# [Passage shown]
# # # # #


    The Catholic Church can ONLY say you are or are not welcome to attend their churches – that’s it. And if we did this, then what would be a substantive argument against Muslims pleading that Sharia law should be binding on Muslims in the US? Clearly religions can define binding law for their adherents, why just for marriage? And who gets to define when you can leave a religion? Congratulations, you have opened your 50 gallon drum of worms by beating down the wall of separation with it.

    And if you don’t mean to make it Binding then it is utterly useless and you are right back to where we are today — the Church is ceremonial and the State makes the rules.

    Calling it a ‘civil union’ is also a move based in bigotry. How about we keep secular marriage and you can call religious marriage something else, ‘servitude’ or something – we will make a law that says they cannot call it ‘marriage’. Sound fair? No? Well, neither is the reverse. You are, again, trying to privilege religious institutions.

    You do realize that marriage existed before Judaism or Christianity right? They had no hand in inventing the concept – they do not own it and have no rightful claim to it. In fact, the origins of marriage are fairly ugly – children were basically sold into marriage, with no say in it, in exchange for binding families together for power or land.

    Early religious marriage had the women becoming the PROPERTY of the man even to the point that he could have forced sex with her and beat her without consequence. The woman could also be killed if she wasn’t a virgin in some cases.

    That is “traditional” marriage, but instead people use “traditional” marriage to mean the highly altered version they just happen to prefer, usually the one that contains the bigoted exclusions they happen to prefer.

    You bet your donkey we’ve changed the definition of marriage over the years.

    I do agree with one part — while i have No issue with polygamy or polyandry itself (and it was very ugly US religious persecution of Mormons that made it illegal — what US should have done is implement better age of consent laws and ENFORCE them) I agree that the contract between multiple people becomes exponentially more complex, especially dissolution of those bonds. That is a reasonable basis upon which to consider it a special case – however, as you suggested, if a group wishes to come up with a contract that meets contract law standards then the US should not stand in their way — I just don’t see how we could have a generic template that fits all situations — it’s difficult enough to handles the vargarities between just two people.

# # # # #

# [Task to complete]
Decide whether each statement agrees with the passage on marriage and religion: (a) it states that marriage existed before Judaism or Christianity; (b) it objects to polygamy itself; (c) it endorses the term "civil union." Answer yes or no for each, and quote the deciding words.

# [Information provided]
# # # # #

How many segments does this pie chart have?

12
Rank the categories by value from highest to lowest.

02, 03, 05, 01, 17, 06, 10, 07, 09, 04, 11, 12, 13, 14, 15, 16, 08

# # # # #

# [Solution]
(a) Yes: "marriage existed before Judaism or Christianity"
(b) No: "i have No issue with polygamy or polyandry itself"
(c) No: "Calling it a ‘civil union’ is also a move based in bigotry."